As the ubiquity of AI seems increasingly certain, we must ask ourselves if it’s being implemented in the right way.
This summer marked the return of the NCAA Football Video Game series with the release of College Football 25, or CFB25. Within weeks, the video game exploded in popularity, quickly becoming the highest selling video game of 2024. Gamers loved the electric offense and fun atmosphere, while college football fans appreciated the inclusion of all 134 Football Bowl Subdivision teams.
As artificial intelligence develops, it has started to creep into fields that were once reserved for artists. This is no different with EA Sports, the creator of CFB25. Each team had every player on their roster, multiple uniform designs, and their home stadium included, along with unique mascots and student traditions. This required the production of thousands of accurate 3D art pieces. To generate a model for each of the 11,390 real players included in the game, EA created their own AI that scans a player’s image and references a massive library of different head shapes, hairstyles, etc. to generate a unique model for each player.
There is no question that other companies will turn to AI to try and emulate this success, but are there aspects of AI that should give us pause before we implement them everywhere?
I met with Professor and Doctor of Philosophy Annette Zimmermann to talk about this moral dilemma, which she addresses in her book “Democratizing AI.” Professor Zimmermann has a rich background of AI morality research, studying at Oxford, Yale, and Princeton. She then spent two years as a permanent lecturer on AI at the University of York and as a Harvard technology and human rights fellow. After being drawn to the university’s philosophy program, she is now an assistant professor here at UW-Madison.

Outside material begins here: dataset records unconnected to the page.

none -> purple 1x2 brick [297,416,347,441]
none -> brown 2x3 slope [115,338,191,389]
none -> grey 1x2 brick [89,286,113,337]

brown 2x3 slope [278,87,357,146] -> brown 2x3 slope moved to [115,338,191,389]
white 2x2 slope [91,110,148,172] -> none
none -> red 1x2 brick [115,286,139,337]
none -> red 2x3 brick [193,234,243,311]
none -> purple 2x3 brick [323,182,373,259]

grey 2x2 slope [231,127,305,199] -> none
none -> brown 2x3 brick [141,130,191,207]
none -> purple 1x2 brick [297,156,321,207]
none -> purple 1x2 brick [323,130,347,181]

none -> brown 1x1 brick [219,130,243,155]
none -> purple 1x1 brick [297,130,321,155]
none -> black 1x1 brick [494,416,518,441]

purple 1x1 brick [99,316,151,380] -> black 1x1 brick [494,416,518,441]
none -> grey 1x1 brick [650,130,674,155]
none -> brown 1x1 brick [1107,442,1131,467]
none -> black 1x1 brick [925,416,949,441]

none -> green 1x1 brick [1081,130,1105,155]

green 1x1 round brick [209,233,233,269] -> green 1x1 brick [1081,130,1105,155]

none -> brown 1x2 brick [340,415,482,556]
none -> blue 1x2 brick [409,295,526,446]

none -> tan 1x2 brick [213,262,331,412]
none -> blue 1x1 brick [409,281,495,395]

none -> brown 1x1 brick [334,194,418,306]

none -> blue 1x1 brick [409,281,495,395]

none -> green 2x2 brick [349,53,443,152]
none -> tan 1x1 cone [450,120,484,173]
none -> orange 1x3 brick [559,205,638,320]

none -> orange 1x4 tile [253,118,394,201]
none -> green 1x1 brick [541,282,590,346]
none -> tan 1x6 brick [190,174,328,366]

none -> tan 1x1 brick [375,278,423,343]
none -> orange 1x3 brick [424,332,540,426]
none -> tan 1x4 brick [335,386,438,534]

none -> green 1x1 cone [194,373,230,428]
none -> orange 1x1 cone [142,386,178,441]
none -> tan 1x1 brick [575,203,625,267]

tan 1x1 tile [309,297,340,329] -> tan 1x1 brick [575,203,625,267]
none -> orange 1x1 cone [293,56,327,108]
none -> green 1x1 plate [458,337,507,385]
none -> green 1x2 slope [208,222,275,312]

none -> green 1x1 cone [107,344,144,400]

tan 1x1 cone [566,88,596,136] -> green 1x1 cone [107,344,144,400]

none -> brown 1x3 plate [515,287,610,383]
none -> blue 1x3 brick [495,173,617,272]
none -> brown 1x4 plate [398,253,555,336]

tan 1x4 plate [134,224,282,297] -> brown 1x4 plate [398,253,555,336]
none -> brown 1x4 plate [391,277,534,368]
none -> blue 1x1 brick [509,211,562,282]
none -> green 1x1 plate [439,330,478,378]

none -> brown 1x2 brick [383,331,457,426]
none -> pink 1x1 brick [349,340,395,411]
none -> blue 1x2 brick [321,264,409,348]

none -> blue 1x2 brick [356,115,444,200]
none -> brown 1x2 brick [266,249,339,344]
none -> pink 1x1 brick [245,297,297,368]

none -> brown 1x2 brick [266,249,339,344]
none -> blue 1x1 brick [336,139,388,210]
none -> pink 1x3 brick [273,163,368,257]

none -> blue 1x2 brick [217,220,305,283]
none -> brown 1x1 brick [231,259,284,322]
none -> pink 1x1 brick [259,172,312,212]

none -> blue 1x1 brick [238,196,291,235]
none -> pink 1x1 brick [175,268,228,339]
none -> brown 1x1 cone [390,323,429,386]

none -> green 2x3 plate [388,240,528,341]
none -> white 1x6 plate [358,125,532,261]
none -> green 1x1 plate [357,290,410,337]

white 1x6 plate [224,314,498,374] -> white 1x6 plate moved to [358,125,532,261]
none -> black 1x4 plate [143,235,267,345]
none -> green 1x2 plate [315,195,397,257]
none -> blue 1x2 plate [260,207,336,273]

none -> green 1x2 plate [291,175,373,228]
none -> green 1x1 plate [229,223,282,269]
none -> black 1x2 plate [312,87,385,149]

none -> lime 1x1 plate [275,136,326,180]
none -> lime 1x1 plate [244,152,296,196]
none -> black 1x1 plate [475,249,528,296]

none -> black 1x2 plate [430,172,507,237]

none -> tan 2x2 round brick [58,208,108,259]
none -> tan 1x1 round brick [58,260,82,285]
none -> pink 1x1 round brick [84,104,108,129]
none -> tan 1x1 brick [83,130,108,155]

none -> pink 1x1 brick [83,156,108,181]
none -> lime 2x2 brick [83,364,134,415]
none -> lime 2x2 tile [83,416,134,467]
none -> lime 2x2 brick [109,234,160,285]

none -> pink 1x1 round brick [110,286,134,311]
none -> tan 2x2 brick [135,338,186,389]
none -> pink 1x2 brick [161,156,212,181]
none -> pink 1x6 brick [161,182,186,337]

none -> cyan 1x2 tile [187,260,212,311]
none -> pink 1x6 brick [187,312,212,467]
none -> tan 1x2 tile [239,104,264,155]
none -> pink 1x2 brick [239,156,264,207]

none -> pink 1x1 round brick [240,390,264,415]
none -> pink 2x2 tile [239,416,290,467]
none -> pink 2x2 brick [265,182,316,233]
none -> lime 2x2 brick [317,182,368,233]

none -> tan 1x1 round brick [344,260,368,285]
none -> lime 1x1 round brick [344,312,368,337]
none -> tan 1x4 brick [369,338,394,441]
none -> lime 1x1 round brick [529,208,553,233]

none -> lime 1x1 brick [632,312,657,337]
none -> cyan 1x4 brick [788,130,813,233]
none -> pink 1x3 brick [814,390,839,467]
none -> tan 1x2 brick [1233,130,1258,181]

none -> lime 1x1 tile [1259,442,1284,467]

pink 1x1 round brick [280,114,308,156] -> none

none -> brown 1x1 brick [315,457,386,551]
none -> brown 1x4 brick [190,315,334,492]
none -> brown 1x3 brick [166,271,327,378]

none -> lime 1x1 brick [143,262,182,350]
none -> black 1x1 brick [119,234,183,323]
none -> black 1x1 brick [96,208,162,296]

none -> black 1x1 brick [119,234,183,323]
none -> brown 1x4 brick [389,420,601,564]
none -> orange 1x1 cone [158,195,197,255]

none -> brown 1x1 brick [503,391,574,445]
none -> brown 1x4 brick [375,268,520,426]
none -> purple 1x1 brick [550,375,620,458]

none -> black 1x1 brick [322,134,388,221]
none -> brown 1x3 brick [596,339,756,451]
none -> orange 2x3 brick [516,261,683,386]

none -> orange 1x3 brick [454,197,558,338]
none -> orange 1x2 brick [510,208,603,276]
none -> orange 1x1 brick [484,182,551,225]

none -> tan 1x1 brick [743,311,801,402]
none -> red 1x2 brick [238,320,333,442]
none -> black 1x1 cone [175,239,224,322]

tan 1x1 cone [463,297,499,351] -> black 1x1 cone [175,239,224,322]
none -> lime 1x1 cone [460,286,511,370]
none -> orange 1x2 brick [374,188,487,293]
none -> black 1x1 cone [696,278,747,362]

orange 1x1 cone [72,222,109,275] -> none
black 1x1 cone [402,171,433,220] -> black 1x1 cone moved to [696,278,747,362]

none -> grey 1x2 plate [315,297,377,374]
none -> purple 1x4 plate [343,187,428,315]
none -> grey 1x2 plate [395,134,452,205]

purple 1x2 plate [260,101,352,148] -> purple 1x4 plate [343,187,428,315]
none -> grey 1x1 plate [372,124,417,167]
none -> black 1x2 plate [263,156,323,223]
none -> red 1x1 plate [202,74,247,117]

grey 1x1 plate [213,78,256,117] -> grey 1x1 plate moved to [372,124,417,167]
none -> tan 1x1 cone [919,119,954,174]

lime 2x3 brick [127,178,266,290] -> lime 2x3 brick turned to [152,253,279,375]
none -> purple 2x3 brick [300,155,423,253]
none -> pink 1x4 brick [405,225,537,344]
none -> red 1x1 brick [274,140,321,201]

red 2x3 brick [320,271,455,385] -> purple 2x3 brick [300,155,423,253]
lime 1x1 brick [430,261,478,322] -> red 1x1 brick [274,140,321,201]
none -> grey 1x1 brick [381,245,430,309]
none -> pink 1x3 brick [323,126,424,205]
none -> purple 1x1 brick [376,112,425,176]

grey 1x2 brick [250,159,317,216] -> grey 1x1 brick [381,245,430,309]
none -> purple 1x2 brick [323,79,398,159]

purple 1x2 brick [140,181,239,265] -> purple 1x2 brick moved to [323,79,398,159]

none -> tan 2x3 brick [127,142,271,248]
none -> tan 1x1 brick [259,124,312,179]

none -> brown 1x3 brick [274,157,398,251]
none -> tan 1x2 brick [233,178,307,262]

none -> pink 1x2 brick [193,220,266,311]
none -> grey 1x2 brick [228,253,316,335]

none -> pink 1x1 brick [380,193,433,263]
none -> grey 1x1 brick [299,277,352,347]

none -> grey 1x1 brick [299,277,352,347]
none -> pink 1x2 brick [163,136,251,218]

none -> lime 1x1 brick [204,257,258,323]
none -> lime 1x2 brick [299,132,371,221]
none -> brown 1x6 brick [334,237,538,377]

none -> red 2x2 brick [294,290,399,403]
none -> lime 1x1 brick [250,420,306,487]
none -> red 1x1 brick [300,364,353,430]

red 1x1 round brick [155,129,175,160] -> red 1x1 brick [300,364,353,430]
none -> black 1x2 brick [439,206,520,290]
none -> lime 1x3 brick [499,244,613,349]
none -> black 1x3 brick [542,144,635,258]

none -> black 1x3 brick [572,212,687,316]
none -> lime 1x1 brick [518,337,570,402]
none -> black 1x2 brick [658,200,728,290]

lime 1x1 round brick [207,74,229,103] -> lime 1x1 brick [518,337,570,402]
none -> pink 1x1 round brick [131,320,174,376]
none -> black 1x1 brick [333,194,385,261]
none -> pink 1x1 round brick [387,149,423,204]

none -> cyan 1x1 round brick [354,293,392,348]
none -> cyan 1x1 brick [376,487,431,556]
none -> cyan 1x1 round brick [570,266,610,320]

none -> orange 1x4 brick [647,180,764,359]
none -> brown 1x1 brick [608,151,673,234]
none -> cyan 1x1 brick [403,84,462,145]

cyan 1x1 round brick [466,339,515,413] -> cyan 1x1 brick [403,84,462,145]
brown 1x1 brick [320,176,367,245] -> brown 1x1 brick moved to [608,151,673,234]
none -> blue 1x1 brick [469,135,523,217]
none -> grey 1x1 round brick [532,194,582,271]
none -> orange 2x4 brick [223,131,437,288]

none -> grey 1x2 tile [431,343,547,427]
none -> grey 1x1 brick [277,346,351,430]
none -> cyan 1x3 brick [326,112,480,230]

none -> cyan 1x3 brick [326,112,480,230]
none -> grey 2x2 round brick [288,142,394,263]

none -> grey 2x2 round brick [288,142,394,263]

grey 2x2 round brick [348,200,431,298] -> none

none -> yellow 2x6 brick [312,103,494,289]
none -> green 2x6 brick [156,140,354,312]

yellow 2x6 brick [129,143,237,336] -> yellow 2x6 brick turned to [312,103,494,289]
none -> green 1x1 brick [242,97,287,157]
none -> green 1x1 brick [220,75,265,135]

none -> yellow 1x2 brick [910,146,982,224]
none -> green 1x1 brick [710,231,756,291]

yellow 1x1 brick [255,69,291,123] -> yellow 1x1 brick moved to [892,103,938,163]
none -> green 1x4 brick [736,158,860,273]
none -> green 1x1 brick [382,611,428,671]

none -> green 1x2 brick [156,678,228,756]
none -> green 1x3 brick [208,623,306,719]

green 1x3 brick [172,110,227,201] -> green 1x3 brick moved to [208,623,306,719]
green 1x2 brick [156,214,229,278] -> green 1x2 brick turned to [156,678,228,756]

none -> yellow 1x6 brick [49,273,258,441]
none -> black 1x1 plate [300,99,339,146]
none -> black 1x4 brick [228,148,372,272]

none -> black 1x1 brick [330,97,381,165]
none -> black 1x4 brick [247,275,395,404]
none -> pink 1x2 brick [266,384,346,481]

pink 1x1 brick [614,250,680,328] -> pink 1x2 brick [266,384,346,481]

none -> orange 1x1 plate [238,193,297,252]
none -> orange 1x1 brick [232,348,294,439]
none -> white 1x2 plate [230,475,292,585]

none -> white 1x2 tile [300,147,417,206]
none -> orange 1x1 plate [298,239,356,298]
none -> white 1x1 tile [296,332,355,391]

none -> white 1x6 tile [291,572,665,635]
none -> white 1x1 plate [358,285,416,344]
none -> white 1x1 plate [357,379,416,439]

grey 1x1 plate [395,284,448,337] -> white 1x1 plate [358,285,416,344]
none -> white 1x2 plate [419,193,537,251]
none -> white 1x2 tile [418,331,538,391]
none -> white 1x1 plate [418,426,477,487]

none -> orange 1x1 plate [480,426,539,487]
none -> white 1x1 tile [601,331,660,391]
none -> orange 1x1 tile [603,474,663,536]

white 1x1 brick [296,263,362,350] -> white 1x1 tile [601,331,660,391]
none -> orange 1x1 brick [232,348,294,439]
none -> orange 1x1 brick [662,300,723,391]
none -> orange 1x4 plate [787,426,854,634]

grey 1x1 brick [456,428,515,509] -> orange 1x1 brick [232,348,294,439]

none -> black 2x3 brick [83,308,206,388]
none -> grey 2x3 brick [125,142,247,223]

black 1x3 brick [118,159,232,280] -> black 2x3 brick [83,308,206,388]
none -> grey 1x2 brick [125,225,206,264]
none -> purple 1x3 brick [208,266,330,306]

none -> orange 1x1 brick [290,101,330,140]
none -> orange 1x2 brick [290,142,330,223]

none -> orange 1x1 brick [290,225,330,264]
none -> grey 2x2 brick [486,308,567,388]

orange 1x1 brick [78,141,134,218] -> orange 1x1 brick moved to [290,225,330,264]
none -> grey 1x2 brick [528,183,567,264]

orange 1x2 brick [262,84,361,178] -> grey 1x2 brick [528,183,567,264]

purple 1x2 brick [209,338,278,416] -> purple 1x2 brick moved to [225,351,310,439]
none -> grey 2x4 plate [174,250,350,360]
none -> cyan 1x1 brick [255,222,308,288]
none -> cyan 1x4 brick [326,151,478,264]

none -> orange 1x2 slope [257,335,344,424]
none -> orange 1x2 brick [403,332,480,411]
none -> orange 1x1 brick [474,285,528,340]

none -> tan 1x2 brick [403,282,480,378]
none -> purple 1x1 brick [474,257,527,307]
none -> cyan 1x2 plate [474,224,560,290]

Zimmermann compares the use of AI in media like videogames to how painters often use assistants to get the repetitive aspects of their artwork done. “All the most famous artists have a herd of assistants that do the majority of the work – the artist just implements a set of precise instructions. In a way, that’s an algorithm,” Zimmermann explains.
In this sense, the use of AI is not entirely new in substance. Even before AI, we existed in a world where art was produced through outsourcing the menial aspects of creation. If these older paintings are considered valid, then why not works aided by AI?
According to Zimmermann, we are left with one question:
Without AI, creating each football player would require a human artist to create their model for the game. Instead, these models are now pumped out by an algorithm. Turning a person into a purchasable character feels hollow when that character was created by a thoughtless machine.
Zimmermann notes, “There is something that feels quite intrusive about selling your likeness in this sort of all-encompassing way. It’s not like we are just buying your jersey with your number, we are buying the opportunity to pretend for ourselves that we are you.”
However, Zimmerman adds that selling our personality and likeness is not entirely new, as everyone on the job market does this in some form. She says, “We all commodify ourselves in a lot of ways on the job market, like we are always selling something.”
The ethical concerns of these technologies are unique to the twenty-first century, and no answer to this issue is concrete. Zimmermann emphasizes that we must be wary of the explosive rhetoric that seems to be used around this new technology: “Resisting AI hype and doomsday thinking is the only path forward to come to better AI policy and better AI research.”
Nobody can say for certain how AI will shape society, or whether it will be for better or worse. However, it remains clear that we must look at this new technology objectively and continue to ask if we are using it in the right way, even in the art of video game making.